If you want to build a list these days then offering services aimed at anxious patients is a good move. Not only is this a good commercial move, but understanding patients' fears, and performing treatment with a combination of kindness and gentleness can do a lot to increase the quality of dental care. This can be achieved using a combination of improvements in technology and training in soft skills such as listening.
Karen Coates, a Dental Advisor at the British Dental Health Foundation says the organisation's Dental Helpline receives many calls about fear and phobia, and that the reality is there is nothing to worry about. "People who are scared of the dentist often call us for help because they're at the end of the line. Their teeth don't look nice anymore or they're in a lot of pain with toothache, and they want to make the first step to seeing a dentist and getting their teeth sorted out.”
These patients are going to seek out practices with a reputation for dealing sympathetically with people who have not seen a dentist for some time and offer specific services for nervous people. This may include hypnosis, sedation or simply orientation and introduction sessions for new patients.

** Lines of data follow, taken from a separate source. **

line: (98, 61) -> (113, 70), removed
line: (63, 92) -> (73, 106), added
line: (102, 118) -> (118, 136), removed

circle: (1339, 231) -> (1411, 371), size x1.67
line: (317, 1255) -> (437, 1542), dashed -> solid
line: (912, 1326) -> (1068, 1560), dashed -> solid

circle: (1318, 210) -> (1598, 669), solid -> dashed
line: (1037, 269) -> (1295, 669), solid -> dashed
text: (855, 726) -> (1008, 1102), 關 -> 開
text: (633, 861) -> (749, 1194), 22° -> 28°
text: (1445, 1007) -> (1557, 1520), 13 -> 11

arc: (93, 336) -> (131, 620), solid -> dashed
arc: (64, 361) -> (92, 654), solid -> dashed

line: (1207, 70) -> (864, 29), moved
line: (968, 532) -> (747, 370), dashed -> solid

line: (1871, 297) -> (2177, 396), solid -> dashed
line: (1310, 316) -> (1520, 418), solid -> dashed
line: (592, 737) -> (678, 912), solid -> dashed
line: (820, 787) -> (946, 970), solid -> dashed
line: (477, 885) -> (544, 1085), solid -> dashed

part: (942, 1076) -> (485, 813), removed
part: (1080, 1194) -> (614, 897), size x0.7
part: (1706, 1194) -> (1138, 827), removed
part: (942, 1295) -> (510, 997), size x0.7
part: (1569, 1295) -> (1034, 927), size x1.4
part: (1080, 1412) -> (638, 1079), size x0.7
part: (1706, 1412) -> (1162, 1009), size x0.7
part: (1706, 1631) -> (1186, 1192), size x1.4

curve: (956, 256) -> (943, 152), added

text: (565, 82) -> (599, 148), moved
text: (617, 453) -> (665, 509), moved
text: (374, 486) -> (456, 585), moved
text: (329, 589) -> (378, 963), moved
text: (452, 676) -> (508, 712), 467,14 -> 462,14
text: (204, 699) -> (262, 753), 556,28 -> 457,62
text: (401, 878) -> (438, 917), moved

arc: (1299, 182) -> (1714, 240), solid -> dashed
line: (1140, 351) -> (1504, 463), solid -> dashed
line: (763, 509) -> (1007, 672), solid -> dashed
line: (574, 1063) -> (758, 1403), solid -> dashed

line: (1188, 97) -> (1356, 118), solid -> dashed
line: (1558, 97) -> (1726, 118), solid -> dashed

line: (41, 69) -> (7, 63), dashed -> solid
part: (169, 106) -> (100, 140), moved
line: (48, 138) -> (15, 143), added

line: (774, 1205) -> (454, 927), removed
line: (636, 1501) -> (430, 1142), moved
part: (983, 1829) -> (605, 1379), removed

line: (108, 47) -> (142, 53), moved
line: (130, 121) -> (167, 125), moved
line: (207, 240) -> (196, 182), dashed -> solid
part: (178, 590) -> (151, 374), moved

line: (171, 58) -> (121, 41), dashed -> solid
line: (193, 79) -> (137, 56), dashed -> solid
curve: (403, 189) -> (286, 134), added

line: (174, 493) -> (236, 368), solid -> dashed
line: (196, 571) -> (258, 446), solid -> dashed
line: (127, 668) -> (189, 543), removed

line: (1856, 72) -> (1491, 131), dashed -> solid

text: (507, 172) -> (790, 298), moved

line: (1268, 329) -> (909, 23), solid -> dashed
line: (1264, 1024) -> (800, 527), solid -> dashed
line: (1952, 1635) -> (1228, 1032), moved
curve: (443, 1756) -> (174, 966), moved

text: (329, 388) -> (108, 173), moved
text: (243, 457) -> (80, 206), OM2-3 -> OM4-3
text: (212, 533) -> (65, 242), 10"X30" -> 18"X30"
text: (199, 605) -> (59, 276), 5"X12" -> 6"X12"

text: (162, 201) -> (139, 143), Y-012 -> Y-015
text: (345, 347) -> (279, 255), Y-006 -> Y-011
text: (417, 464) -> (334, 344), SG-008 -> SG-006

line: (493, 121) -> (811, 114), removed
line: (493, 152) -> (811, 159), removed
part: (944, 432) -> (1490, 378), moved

Many people who are scared of the dentist remember the smells and sounds of the surgery. We can give them a pleasant surprise with flowers in the waiting room, nice pictures on the wall and easy listening in the air. Additionally, extra training for staff in customer service is a good investment too.
Have a walk around your practice and try to see it through a patient’s eyes. What would you like to see/smell/hear if you were nervous? Further advice on making your practice more ‘user-friendly’ can be found at a number of sources, or use your imagination to make things less scary!